Console and login session with fbcon/getty
If you build the st7735 driver pair as built-ins (as shown above) you can add these options to the end of the line in /boot/cmdline.txt to map tty1 to the panel. The usual console kernel boot messages and the normal tty1 getty login will then appear on the panel. (See the fbcon documentation for more details):
fbcon=map:10 fbcon=rotate:1 fbcon=font:ProFont6x11
Note that con2fbmap also works; it can be used to dynamically remap the console tty's after boot.

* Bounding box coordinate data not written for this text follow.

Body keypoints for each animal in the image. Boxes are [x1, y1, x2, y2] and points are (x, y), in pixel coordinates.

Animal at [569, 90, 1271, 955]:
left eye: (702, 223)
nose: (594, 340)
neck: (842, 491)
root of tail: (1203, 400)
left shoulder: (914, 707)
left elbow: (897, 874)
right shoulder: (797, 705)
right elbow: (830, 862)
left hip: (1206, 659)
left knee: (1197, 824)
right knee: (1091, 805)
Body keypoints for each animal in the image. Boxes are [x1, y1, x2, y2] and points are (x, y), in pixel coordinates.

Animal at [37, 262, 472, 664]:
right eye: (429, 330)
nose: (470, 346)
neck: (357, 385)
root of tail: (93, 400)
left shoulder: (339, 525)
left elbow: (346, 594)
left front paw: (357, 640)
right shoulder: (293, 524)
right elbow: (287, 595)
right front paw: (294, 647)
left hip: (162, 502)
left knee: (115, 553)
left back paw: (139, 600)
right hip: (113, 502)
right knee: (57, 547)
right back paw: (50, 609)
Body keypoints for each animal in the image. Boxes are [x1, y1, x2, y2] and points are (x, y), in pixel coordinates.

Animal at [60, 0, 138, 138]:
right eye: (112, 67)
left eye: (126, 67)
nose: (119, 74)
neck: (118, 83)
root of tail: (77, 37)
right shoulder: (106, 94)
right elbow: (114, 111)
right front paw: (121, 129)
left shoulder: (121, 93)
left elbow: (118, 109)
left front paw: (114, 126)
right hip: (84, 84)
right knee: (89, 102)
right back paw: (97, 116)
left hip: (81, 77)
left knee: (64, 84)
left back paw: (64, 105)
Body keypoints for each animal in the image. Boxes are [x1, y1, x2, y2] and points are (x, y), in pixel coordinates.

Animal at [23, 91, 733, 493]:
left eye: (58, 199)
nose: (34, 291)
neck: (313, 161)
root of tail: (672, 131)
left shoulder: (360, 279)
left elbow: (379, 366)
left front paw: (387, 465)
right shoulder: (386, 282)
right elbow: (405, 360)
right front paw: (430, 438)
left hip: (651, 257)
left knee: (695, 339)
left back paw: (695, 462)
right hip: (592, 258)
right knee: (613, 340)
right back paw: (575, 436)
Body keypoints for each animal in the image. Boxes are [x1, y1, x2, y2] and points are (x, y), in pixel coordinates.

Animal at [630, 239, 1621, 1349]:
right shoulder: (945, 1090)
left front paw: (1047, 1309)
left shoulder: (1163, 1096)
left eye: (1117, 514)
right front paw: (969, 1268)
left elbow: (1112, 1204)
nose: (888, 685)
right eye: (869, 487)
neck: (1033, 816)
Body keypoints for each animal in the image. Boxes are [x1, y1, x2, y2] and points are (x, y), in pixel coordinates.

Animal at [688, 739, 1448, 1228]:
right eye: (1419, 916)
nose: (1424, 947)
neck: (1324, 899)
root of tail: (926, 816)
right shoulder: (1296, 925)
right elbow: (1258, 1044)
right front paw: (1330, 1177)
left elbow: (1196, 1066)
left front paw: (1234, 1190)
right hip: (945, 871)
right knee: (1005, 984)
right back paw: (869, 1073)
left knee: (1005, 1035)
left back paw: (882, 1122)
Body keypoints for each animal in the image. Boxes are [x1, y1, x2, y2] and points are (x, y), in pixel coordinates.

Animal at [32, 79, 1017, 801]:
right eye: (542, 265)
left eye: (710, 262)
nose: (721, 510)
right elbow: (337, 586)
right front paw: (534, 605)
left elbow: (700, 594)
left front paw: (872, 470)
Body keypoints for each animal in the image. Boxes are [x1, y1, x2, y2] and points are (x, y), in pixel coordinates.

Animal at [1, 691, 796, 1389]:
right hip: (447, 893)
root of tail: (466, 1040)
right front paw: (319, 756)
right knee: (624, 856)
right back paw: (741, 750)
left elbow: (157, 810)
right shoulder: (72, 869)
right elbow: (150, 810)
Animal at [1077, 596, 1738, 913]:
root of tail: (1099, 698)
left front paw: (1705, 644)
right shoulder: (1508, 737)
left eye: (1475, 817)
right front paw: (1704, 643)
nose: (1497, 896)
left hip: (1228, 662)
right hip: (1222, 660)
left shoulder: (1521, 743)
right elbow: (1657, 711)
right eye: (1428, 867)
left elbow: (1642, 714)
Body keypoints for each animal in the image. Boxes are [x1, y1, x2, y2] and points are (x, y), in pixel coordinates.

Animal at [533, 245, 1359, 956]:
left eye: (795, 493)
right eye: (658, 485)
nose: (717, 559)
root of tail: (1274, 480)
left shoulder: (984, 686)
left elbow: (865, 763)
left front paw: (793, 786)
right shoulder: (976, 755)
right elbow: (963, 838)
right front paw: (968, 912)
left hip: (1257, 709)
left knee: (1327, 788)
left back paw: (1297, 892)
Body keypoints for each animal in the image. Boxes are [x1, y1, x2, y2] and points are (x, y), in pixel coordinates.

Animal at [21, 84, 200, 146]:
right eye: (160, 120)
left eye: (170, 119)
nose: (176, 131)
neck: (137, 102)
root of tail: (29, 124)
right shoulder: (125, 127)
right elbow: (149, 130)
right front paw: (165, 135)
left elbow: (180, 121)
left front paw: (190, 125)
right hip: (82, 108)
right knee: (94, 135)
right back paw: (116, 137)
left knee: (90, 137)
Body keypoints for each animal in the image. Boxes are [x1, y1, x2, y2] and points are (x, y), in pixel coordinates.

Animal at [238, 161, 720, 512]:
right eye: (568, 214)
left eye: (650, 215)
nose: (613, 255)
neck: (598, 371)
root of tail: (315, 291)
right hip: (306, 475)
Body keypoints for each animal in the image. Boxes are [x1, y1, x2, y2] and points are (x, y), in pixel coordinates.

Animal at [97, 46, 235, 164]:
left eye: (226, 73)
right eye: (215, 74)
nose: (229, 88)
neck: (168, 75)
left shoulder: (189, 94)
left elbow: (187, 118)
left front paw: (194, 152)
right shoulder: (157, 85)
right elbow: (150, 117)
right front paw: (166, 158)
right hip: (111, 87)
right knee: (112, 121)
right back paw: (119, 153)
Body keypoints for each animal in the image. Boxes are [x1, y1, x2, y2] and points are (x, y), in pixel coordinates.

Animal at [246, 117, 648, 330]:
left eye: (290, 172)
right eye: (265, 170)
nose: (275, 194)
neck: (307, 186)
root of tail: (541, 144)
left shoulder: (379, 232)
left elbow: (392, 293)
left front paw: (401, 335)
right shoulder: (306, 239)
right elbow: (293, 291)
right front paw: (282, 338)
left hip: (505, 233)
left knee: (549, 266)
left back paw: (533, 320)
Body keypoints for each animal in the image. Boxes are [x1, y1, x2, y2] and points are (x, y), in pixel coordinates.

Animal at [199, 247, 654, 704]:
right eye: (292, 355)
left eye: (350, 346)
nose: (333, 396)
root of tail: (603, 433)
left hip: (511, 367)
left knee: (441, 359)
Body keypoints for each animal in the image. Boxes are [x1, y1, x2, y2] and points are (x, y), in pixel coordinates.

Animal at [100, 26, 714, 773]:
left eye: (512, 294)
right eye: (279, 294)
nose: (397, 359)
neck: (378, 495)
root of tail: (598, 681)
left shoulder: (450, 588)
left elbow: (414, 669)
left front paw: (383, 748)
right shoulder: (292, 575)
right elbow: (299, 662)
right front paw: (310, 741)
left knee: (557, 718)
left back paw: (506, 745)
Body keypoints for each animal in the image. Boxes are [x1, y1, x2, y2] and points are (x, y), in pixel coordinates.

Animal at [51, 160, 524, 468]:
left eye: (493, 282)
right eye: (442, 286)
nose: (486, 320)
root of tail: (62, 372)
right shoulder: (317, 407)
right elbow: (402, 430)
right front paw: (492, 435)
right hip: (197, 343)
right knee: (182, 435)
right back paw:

Using the panel with mplayer
You'll get best performance by pre-scaling your movie down to the panel's native 128x160 resolution. Example:
$ mplayer -vo fbdev2:/dev/fb1 -x 128 -y 160 -zoom yourmoviefile.mp4
Alternate login session method with fbterm
The st7735fb driver supports fbcon which attaches the display as tty1 and/or other VT's so the standard getty login will appear without any additional configuration. The following alternate method using fbterm also works, but is more complex to configure.
To use fbterm instead of the standard fbcon/getty login session, create the following fbterm-login script and modified /etc/inittab to launch that instead of getty on tty1:
#!/bin/bash # example: fbterm-login fb1 tty1 export FRAMEBUFFER=/dev/$1 exec /usr/bin/fbterm -r 1 -- /bin/login < /dev/$2
modify /etc/inittab ...
# 1:2345:respawn:/sbin/getty --noclear 38400 tty1 1:2345:respawn:/sbin/fbterm-login fb1 tty1
The rotation and font size of the terminal session can be changed by adjusting the fbterm -r 1 command line switch, or adding e.g. -s 5.
Texy "Pi TFT Shield" carrier board
This "Pi TFT Shield" carrier board available from Texy provides a convenient way to mate a 1.8" TFT panel module to the Raspberry Pi:
The board supports multiple different 1.8" panel pinouts including Adafruit and SainSmart, and sports mounting pads for three GPIO buttons. Very nice!